# Directions for this task
Only lines holding the word "Somerset" should be copied from the material.

# Record set
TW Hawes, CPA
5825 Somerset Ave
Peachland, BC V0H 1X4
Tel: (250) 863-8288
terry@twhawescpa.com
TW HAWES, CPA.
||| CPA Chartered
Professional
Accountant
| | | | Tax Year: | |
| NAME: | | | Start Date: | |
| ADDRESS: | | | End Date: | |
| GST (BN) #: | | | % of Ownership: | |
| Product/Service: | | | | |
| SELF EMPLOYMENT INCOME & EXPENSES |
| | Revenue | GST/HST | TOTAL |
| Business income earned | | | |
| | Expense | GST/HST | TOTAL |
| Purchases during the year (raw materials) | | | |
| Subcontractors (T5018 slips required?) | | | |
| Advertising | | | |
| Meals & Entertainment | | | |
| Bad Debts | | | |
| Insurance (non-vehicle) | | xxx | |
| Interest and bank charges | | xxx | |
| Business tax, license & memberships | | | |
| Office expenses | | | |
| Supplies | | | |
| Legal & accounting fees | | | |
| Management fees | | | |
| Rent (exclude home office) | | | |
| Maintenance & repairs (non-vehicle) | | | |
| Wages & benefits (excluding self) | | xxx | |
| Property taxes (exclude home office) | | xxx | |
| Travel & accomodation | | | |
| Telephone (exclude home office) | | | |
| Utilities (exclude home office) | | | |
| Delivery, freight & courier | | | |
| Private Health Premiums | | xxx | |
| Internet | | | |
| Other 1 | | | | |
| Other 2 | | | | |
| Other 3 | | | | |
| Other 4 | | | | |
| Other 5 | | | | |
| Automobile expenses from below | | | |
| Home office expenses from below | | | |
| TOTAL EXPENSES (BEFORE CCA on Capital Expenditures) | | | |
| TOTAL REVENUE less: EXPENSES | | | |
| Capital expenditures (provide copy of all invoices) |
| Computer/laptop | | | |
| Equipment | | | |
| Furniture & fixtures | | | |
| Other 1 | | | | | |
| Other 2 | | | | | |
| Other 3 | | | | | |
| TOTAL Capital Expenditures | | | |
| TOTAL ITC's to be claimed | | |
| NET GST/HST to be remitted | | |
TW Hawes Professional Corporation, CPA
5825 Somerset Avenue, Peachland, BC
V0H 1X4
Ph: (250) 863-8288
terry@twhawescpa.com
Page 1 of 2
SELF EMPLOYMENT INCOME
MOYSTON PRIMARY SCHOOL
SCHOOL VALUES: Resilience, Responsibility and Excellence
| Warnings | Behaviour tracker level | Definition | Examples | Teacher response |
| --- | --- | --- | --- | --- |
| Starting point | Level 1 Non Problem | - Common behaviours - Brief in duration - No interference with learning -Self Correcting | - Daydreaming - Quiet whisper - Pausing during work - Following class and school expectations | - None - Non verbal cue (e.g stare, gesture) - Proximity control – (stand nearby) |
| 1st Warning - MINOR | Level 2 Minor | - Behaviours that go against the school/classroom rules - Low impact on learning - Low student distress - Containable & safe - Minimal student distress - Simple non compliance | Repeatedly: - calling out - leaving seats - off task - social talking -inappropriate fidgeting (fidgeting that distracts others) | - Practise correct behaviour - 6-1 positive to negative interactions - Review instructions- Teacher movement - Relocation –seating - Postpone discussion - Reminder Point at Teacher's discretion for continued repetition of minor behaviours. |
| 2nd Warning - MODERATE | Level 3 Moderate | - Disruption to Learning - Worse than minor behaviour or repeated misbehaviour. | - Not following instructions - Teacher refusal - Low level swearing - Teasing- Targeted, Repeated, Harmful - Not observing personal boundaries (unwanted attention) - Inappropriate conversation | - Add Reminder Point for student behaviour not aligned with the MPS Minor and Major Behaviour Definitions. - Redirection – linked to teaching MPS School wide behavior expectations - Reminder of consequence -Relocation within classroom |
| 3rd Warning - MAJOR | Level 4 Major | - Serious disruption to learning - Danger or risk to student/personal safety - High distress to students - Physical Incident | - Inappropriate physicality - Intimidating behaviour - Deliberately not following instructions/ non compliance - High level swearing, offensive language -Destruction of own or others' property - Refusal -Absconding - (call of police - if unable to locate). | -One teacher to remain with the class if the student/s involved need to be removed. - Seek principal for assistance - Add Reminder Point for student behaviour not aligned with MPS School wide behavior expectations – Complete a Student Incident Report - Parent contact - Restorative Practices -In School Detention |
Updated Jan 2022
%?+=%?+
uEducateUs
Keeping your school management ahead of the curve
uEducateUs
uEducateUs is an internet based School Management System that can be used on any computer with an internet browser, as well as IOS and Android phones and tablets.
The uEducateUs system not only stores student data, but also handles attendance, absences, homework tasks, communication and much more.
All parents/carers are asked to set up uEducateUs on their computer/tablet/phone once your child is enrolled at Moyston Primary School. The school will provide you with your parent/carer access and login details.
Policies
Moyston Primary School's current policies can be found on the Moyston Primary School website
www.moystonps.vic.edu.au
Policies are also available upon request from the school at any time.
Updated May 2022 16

# Exercise response
5825 Somerset Ave
5825 Somerset Avenue, Peachland, BC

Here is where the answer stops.